● **What to do**:
Please extract the lines of the entries below, copying them exactly, starting at the beginning of the entries and ending with the line that contains "list Fegyverek Spatha", including both ends.

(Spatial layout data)
— BEGIN —

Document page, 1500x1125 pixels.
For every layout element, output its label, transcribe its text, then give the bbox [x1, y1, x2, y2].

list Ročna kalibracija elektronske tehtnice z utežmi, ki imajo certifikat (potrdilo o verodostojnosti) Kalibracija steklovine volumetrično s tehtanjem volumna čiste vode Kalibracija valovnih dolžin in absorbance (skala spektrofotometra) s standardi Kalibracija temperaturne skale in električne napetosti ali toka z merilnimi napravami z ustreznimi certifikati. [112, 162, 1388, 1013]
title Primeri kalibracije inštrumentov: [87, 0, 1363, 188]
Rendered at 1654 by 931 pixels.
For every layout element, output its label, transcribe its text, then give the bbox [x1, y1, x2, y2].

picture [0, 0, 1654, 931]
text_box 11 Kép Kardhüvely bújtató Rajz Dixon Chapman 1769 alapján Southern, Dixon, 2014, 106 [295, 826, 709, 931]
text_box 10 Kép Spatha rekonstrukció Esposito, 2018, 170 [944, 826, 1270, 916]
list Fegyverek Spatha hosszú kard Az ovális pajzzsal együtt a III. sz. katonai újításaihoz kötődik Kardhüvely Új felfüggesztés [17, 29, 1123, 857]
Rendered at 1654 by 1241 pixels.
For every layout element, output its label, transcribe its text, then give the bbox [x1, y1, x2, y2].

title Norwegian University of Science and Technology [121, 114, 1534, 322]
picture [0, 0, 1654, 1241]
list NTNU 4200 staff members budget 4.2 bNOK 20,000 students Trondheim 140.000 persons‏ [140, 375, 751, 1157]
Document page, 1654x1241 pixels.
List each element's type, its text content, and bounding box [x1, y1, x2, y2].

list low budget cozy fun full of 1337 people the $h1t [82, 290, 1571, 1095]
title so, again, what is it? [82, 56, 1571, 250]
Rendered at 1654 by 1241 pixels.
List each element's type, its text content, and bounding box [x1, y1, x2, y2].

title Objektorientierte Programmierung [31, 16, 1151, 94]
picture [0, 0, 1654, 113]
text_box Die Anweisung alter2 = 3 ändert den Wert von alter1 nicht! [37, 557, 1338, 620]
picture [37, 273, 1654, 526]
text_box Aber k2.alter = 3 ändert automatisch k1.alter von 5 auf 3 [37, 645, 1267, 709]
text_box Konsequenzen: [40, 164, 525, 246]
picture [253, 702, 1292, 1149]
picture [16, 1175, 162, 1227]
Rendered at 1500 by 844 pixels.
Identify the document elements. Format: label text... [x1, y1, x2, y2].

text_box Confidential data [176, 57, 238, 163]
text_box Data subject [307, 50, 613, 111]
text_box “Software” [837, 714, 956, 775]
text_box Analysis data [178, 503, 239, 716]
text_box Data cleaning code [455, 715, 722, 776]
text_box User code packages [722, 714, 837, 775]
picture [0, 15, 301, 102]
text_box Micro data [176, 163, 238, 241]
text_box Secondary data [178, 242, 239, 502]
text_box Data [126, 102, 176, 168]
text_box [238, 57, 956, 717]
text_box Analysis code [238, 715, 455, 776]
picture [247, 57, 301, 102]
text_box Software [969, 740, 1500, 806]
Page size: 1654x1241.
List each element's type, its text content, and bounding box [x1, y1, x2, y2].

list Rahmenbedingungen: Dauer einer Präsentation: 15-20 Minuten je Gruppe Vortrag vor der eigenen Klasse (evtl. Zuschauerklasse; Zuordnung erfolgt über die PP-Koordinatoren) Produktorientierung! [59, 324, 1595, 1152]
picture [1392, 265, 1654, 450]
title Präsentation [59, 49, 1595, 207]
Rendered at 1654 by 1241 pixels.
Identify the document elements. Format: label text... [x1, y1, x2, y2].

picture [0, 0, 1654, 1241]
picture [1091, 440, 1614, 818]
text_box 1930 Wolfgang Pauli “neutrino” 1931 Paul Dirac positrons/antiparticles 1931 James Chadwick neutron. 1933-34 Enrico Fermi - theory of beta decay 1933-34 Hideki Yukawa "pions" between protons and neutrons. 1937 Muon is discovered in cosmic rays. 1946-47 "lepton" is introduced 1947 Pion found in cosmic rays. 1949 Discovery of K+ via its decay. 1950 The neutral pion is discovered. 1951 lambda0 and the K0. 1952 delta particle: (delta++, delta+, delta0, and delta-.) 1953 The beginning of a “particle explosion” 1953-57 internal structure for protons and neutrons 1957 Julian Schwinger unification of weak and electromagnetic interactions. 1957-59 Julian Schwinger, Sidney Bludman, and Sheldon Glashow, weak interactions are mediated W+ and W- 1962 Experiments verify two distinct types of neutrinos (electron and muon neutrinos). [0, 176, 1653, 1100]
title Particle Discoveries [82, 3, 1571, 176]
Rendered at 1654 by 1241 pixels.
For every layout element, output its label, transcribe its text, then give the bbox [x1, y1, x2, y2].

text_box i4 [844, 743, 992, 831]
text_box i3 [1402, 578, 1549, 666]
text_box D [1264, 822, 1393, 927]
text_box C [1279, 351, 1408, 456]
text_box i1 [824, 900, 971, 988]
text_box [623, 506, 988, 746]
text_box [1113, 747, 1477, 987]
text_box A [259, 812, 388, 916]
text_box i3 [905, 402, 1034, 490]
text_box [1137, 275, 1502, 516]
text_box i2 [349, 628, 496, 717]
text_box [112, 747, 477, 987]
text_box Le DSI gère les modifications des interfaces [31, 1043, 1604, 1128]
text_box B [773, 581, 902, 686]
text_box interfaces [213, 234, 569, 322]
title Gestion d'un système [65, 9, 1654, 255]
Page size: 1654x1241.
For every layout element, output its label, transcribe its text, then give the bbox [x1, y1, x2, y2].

— END —

● **Result for this task**:
Document page, 1500x1125 pixels.
For every layout element, output its label, transcribe its text, then give the bbox [x1, y1, x2, y2].

list Ročna kalibracija elektronske tehtnice z utežmi, ki imajo certifikat (potrdilo o verodostojnosti) Kalibracija steklovine volumetrično s tehtanjem volumna čiste vode Kalibracija valovnih dolžin in absorbance (skala spektrofotometra) s standardi Kalibracija temperaturne skale in električne napetosti ali toka z merilnimi napravami z ustreznimi certifikati. [112, 162, 1388, 1013]
title Primeri kalibracije inštrumentov: [87, 0, 1363, 188]
Rendered at 1654 by 931 pixels.
For every layout element, output its label, transcribe its text, then give the bbox [x1, y1, x2, y2].

picture [0, 0, 1654, 931]
text_box 11 Kép Kardhüvely bújtató Rajz Dixon Chapman 1769 alapján Southern, Dixon, 2014, 106 [295, 826, 709, 931]
text_box 10 Kép Spatha rekonstrukció Esposito, 2018, 170 [944, 826, 1270, 916]
list Fegyverek Spatha hosszú kard Az ovális pajzzsal együtt a III. sz. katonai újításaihoz kötődik Kardhüvely Új felfüggesztés [17, 29, 1123, 857]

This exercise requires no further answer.